La goélette avait repris sa marche à travers le chenal où les obstacles semblaient s'accumuler à plaisir. Mais du moins l'incident qui faillit dès le début anéantir l'expédition, ou tout au moins porter le deuil dans l'équipage, eut cela de bon que chacun redoubla de vigilance.

Et certes, jamais on n'en a plus besoin en remontant le cercle polaire qui semble fuir devant l'étrave de la Gallia.

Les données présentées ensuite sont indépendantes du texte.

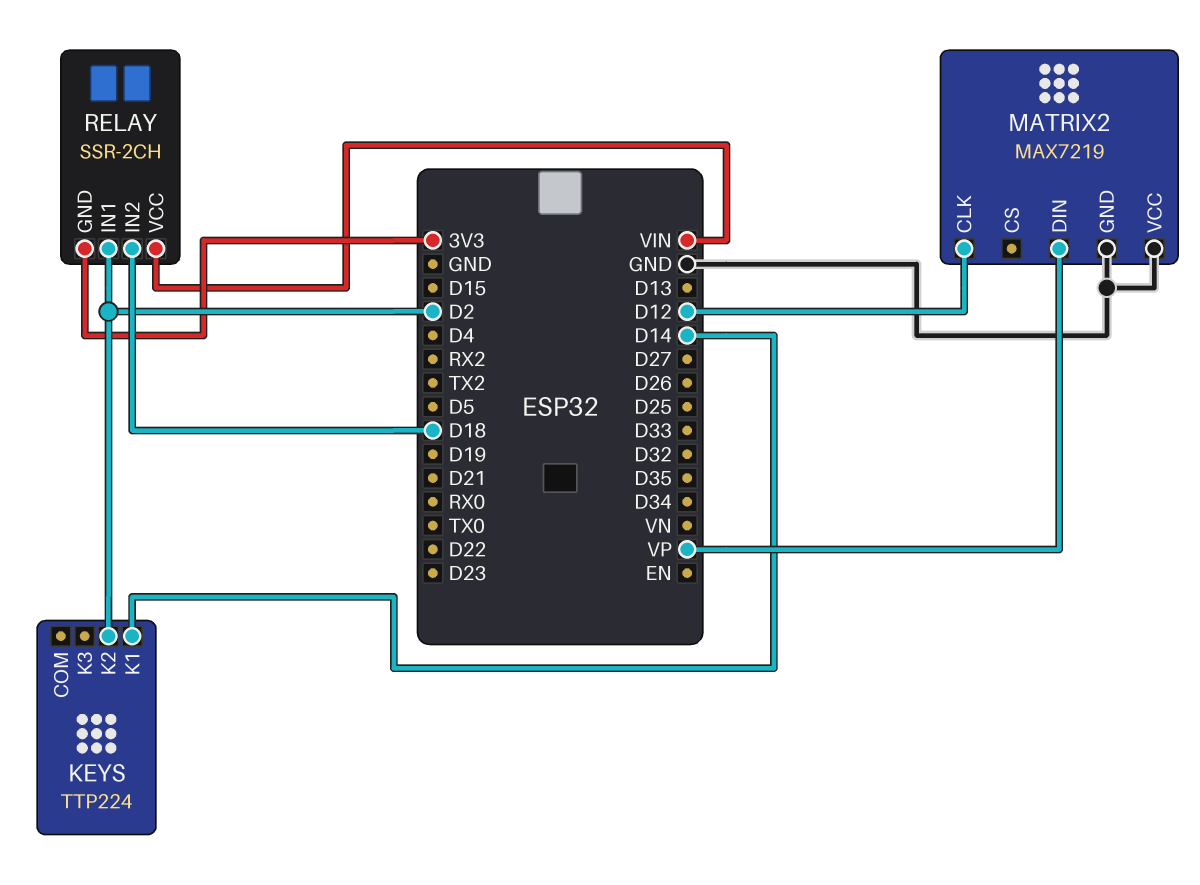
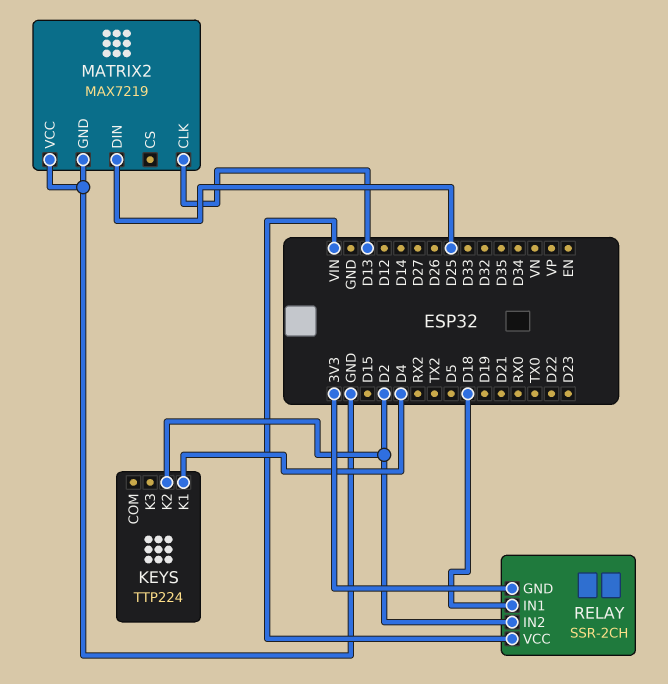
KEYS pin K1: D14 -> D4
MATRIX2 pin CLK: D12 -> D13
MATRIX2 pin DIN: VP -> D25
RELAY pin IN1: D2 -> D18
RELAY pin IN2: D18 -> D2

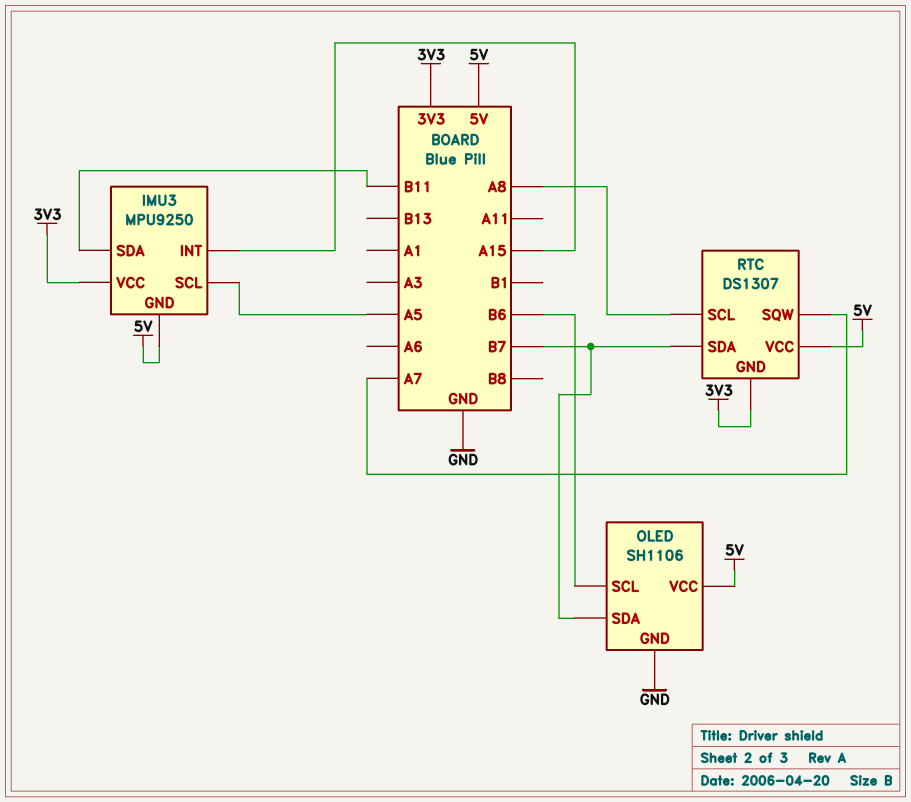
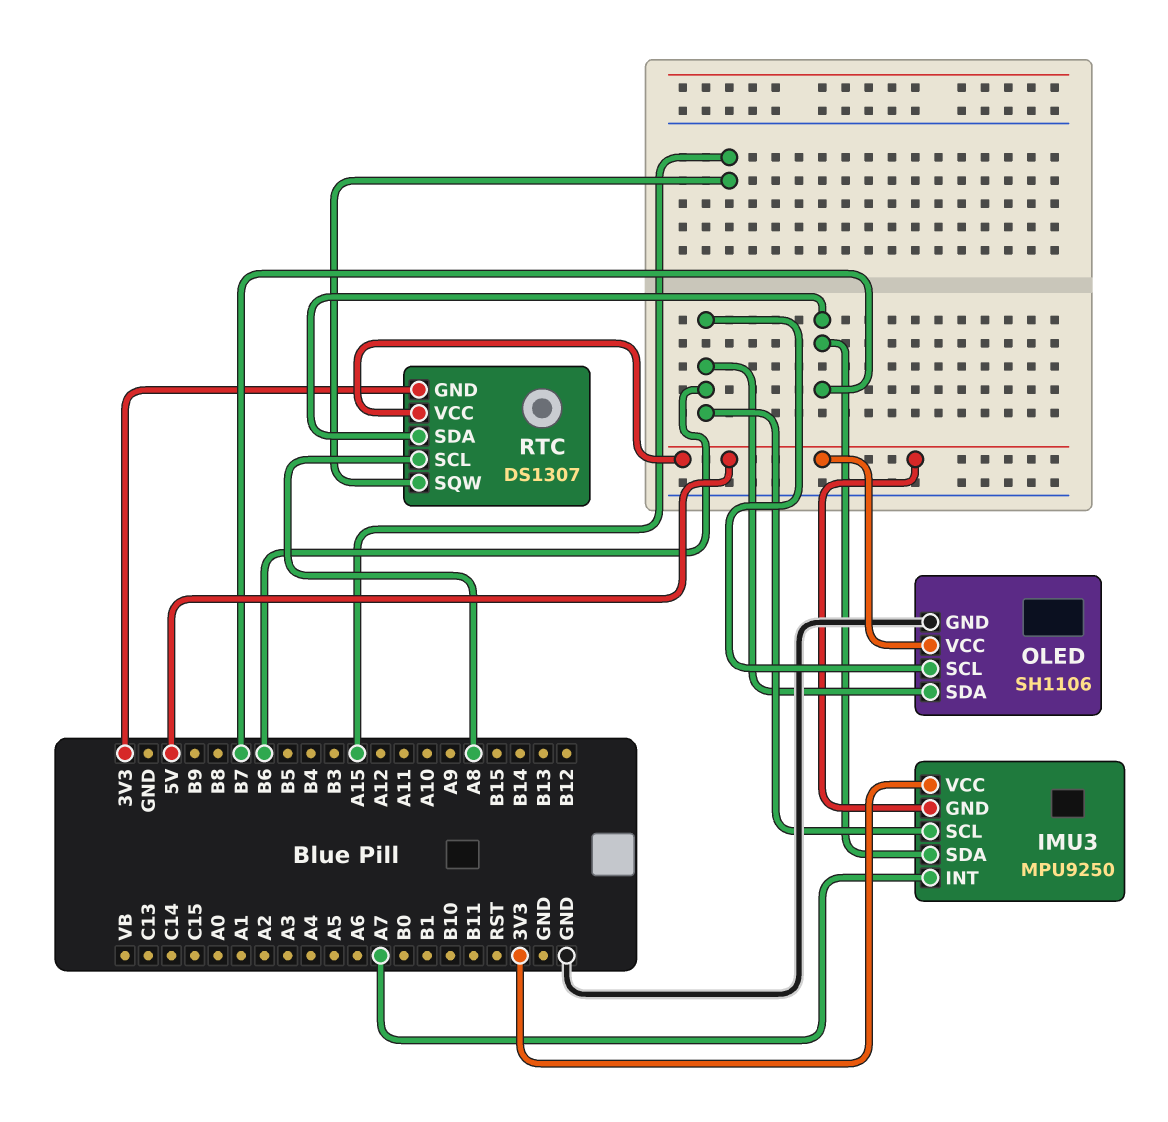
IMU3 pin INT: A15 -> A7
IMU3 pin SCL: A5 -> B6
IMU3 pin SDA: B11 -> B7
OLED pin SDA: B7 -> B6
RTC pin SQW: A7 -> A15

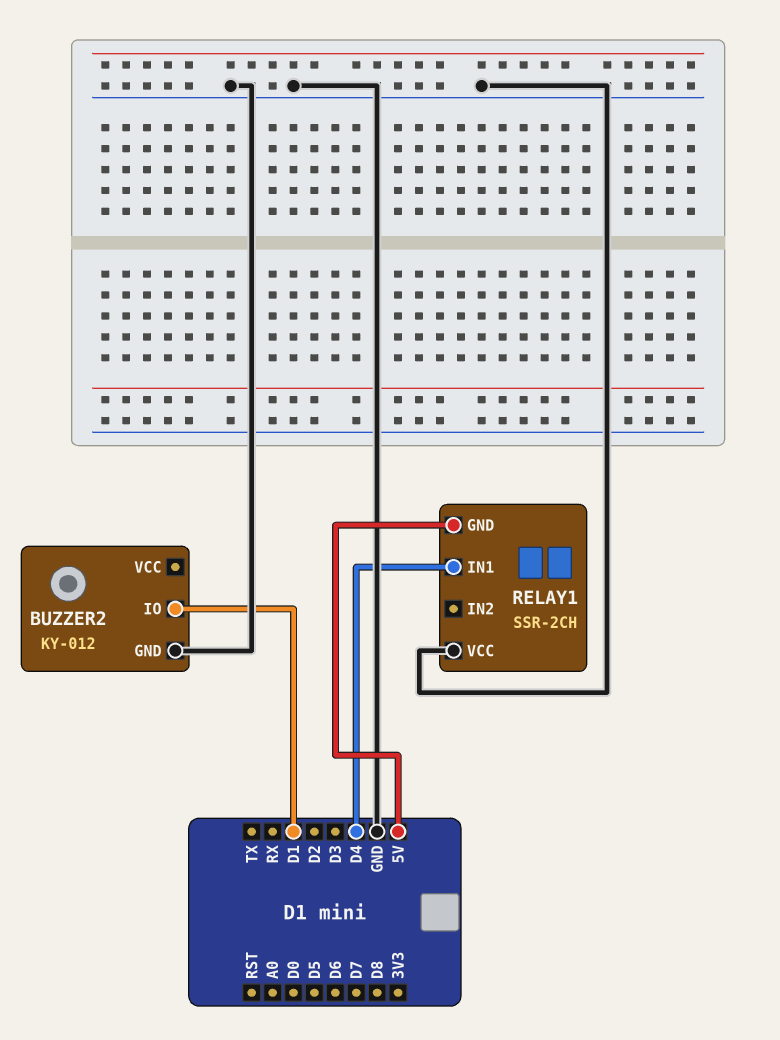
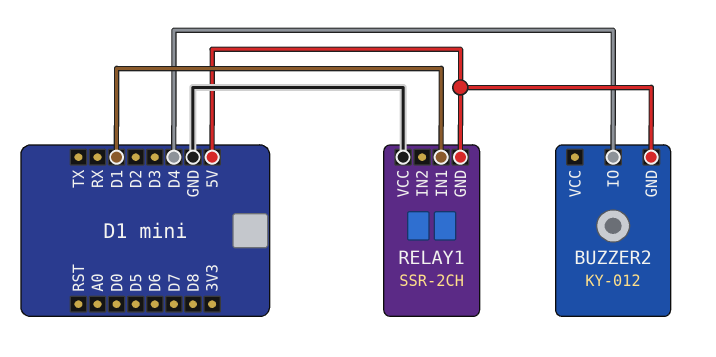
BUZZER2 pin GND: GND -> 5V
BUZZER2 pin IO: D1 -> D4
RELAY1 pin IN1: D4 -> D1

Le passage toujours obstrué par les glaces flottantes se maintenait libre, c'est-à-dire, que sa surface ne gelait pas. Du reste, la température, tout en restant assez basse, était moins rigoureuse depuis que le soleil ne disparaissait presque plus à l'horizon. La série des interminables journées arctiques allait commencer. Tout faisait prévoir une prochaine désagrégation du colossal amas de glaçons contre lequel on allait bientôt se heurter.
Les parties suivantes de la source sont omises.